Will do, especially now as I have this smoker where I can keep consistent temps and regulated, thanks Danbury - really appreciate the info.


----------



## danbury (Sep 1, 2013)

I just found your posts with the images of your pit.  Man.. you shouldn't have any issues what so ever going to lump.  Looks like you did a really good job on the mods and if you already know how to regulate those temps... you're there!  Nice pit.  Mine is ugly as hell, but sure does do some good "q".


----------



## dburne (Sep 1, 2013)

Thanks!  Yes I did some serious modding this week. It all came together at the same time, got the gasket in, got the convection plate and charcoal basket in from Horizon on Friday, after about an 8 week wait.
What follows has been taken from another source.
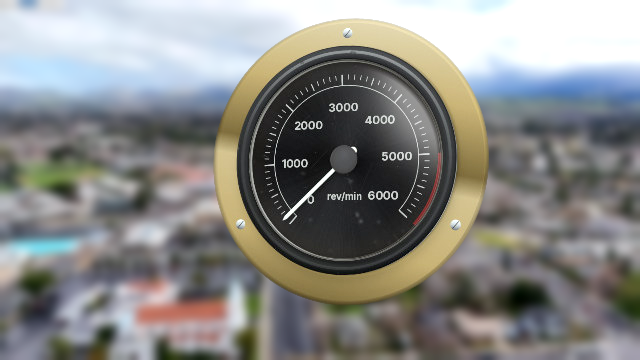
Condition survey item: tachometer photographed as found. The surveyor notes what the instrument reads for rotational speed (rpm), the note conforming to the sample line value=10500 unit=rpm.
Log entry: value=100 unit=rpm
That smoker was a huge improvement today over what it had been, now that the leaks are sealed and temp more constant.

Of course all that I did, was thanks to the members of this great forum and information I had read up on here over the past couple of months.


----------



## naturemuzic (Sep 6, 2013)

If I missed it, I apologize, but if is there a difference in the amount of lump vs. briquettes? I still have yet to even smoke a piece of meat, as I only did the no food burn, but I had the briquettes about 2 deep around the grate. Does the lump have to be that much or a single layer & does the lump work well with the Minion method? And let me ask this; how feasible would it be to use the Minion method, with lump around the grate but use briquettes in the center to start the lump?
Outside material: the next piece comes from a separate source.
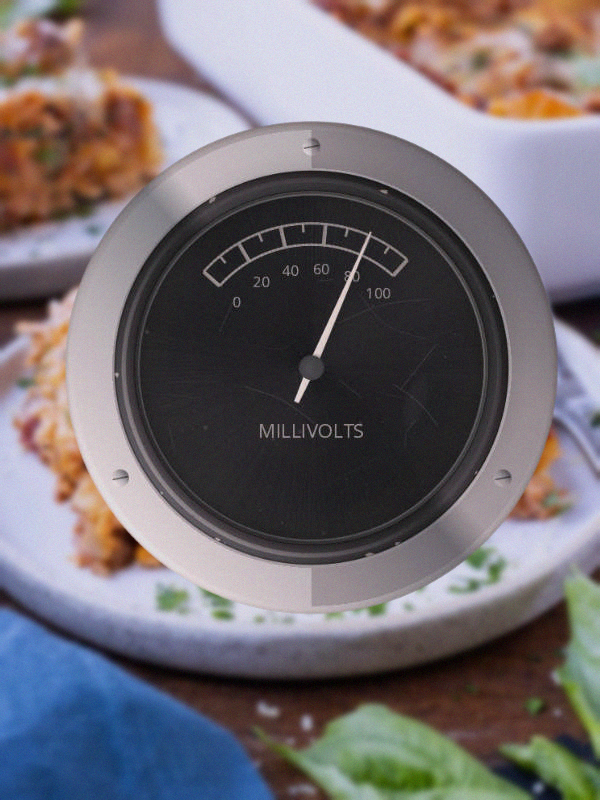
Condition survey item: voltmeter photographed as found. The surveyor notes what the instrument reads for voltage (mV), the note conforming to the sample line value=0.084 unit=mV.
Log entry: value=80 unit=mV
I got the grate & used some 3/8X 1& 1/2 screws to allow the ashes to sift through. The vents are due here possibly today, so whenever I get those & installed I will attempt about 6# of spareribs!

Thanks in advance!


----------



## danbury (Sep 6, 2013)

charcoalbasket.jpg



__ danbury
__ Sep 6, 2013






NatureMuzic, As I said above, I use a UDS exclusively for my bbqs.  It's air tight, meaning that when I close off the exhaust and the intakes at the bottom, the fire goes out with in a few minutes.  I fill the charcoal basket to the top with lump charcoal and using a weed burner, start some lumps on each side of the basket.  Taking a wild guess, I'd say probably 3 -6 lumps on each side of the basket. I then put the basket in the UDS, open the top vent and the intakes all the way and let the temperature stabilize to what ever temp I need, i.e. 225 - 235 for pork butts/bbribs and wait till all signs of white smoke are gone and I have very faint wisps of blue smoke adjusting the intake vents a little at a time to maintain temp.  I can run that pit for 20 hours, possibly longer on a full basket of lump charcoal at the above temps.  So, I guess if you wanted to be specific about it, that's a minion method.  I am not familiar with other pits so someone else may come along and advise you on what ever pit you have other than a UDS.
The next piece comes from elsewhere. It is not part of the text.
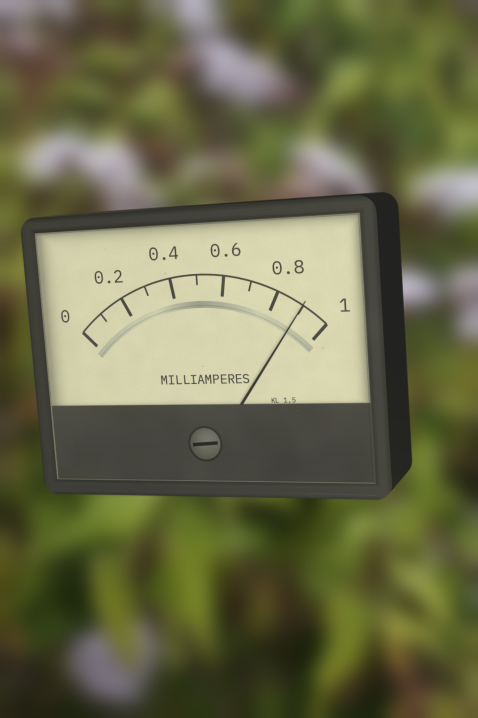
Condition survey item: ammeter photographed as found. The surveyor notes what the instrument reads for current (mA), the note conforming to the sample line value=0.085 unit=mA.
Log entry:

I do not use briquettes for anything.  I just don't see a need for it.  If you can control the temperature of your pit to what ever you want, then use what ever you want.  My opinion is a good quality lump charcoal is far superior to briquettes, which is compressed "who knows what kind of sawdust" with binders.  The image is of my charcoal basket with the measurements.

Sorry if I can't answer your question directly if you are not using a UDS.


----------



## naturemuzic (Sep 6, 2013)

No, I am using a first time, MF Vertical Smoker, so it's a very different set up & this is anything but leak proof! I did shore up around the door as best I could.

 Thanks anyway for your info. I am just trying to gather some opinions of the lump vs briquettes & the amount I would need in the smoker I have or a similar one.

 Again, thanks & happy smoking !


----------